DSLCC offers an associate degree in nursing program.   GW School of Nursing developed a new associate degree (AD) to master’s (MSN) degree program with two tracks: family nurse practitioner and midwifery.  Together, GW and DSLCC are creating a cohort initiative for the AD-MSN program.  As part of this, students can complete program prerequisites at DSLCC.

   

“DSLCC students are some of the most dedicated and talented individuals we have the privilege of serving,” said DSLCC President Richard Teaff. “Graduates of our nursing program are known for being very well-prepared when they begin employment and now, those who seek personal and professional development opportunities for advancement will not have to leave the area to do so.”

 

Students enrolled in the GW AD-MSN program will  complete their coursework online.  Students’ clinical preceptorships will be in  community clinical practice sites as near to their home communities as possible, and GW faculty will conduct site visits.  Students may exit the program midway with a bachelor of science in nursing (BSN) degree.  This provides students with an academic credential option in the event “life happens” and helps hospitals meet their requirements for BSN-educated nurses.

 

"The partnership we have with Dabney S. Lancaster Community College brings together people who share the commitment to improving access to health care,” said GW School of Nursing Dean Jean Johnson. “It has been very rewarding to work with faculty from both institutions who are willing to be creative and take risks to try something new. Advancing the education of nurses is a win for the community. We feel very fortunate to be in this partnership and look forward to continuing to explore additional ways that we can work together.”

**Record excerpts:**

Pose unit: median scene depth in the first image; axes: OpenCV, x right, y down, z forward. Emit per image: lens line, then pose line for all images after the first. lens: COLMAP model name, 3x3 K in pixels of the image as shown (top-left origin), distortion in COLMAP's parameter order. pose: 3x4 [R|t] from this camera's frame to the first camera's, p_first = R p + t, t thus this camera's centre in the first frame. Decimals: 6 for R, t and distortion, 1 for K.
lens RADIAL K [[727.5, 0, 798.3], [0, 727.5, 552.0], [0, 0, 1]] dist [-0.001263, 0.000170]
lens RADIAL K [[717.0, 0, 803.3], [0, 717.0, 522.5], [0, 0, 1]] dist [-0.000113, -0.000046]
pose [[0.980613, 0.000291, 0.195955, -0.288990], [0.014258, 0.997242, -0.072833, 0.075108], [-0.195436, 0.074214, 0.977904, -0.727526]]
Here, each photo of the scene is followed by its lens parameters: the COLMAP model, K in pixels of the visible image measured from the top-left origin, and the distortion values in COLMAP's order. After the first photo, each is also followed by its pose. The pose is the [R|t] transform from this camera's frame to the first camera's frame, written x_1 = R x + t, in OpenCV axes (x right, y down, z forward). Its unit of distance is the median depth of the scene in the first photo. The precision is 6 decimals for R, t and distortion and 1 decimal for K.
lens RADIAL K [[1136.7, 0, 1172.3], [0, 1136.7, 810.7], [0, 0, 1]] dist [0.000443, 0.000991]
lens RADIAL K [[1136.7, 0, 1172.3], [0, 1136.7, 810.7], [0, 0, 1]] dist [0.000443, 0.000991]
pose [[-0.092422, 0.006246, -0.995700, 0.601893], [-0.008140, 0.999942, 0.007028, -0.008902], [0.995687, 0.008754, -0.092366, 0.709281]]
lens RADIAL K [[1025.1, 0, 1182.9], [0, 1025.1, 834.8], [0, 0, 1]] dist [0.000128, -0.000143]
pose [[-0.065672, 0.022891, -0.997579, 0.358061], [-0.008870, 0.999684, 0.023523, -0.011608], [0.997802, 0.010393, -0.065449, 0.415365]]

**Problem to work on:**
Please write out the part of the nursing partnership text starting with "Students enrolled in" and going on through "for BSN-educated nurses.", word for word.

**Response:**
Students enrolled in the GW AD-MSN program will  complete their coursework online.  Students’ clinical preceptorships will be in  community clinical practice sites as near to their home communities as possible, and GW faculty will conduct site visits.  Students may exit the program midway with a bachelor of science in nursing (BSN) degree.  This provides students with an academic credential option in the event “life happens” and helps hospitals meet their requirements for BSN-educated nurses.